» EXERCISE DETAILS: An exact reproduction of the lines from the one with "left shoulder: (353, 461)" to the end of the data below is required. No other lines may be included.

» SUPPLIED DATA:
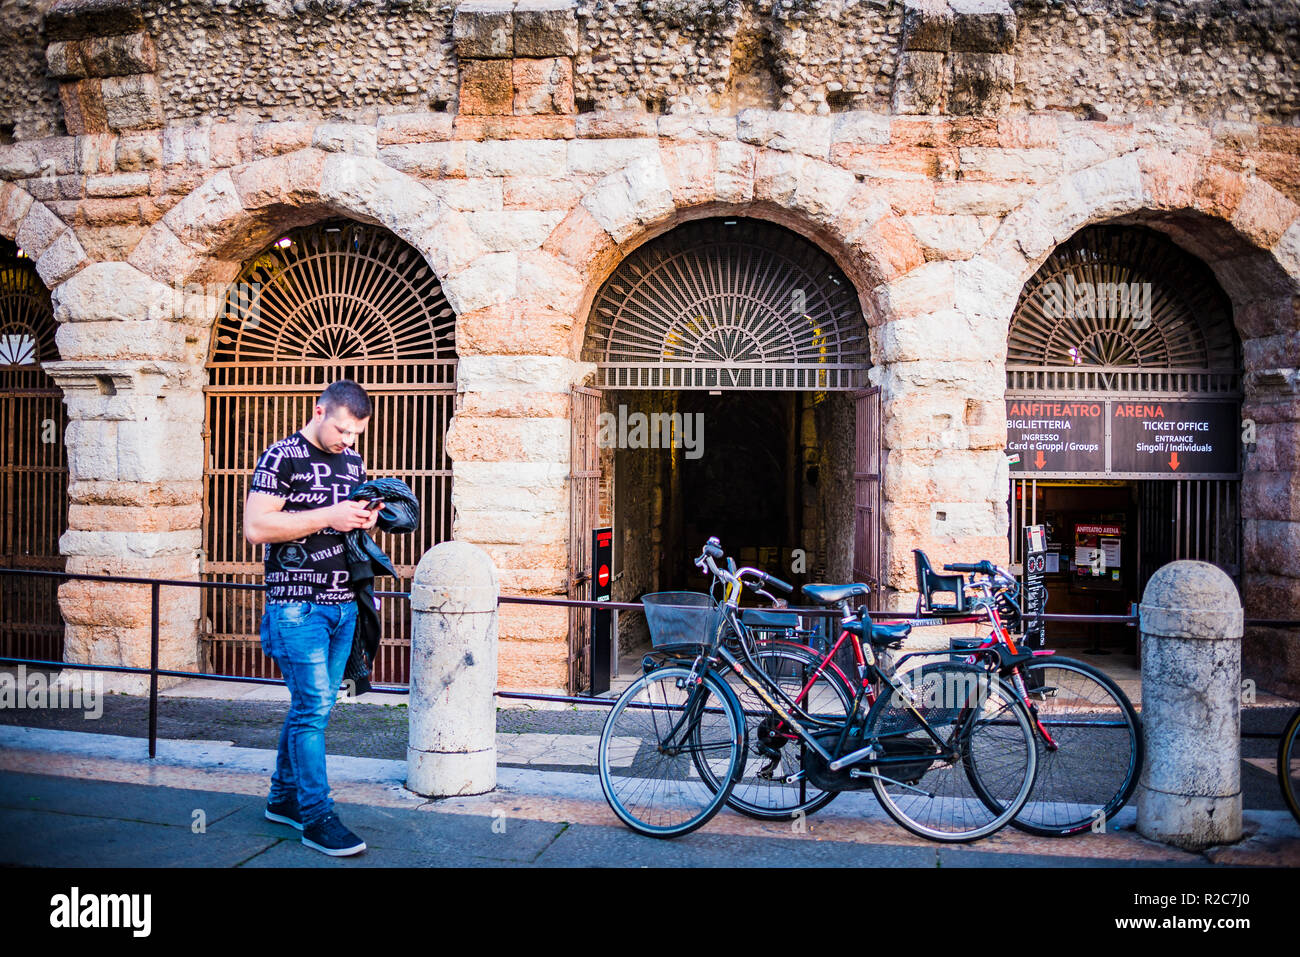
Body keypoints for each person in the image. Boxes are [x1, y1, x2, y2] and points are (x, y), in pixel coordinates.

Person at [243, 379, 380, 857]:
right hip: (297, 606)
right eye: (343, 429)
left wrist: (365, 517)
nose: (349, 441)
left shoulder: (353, 461)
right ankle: (317, 816)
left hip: (345, 606)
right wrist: (331, 516)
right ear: (319, 411)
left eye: (357, 434)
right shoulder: (280, 456)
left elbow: (344, 519)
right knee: (313, 709)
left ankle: (283, 799)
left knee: (311, 707)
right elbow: (256, 527)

» SOLUTION TO THE EXERCISE:
left shoulder: (353, 461)
right ankle: (317, 816)
left hip: (345, 606)
right wrist: (331, 516)
right ear: (319, 411)
left eye: (357, 434)
right shoulder: (280, 456)
left elbow: (344, 519)
right knee: (313, 709)
left ankle: (283, 799)
left knee: (311, 707)
right elbow: (256, 527)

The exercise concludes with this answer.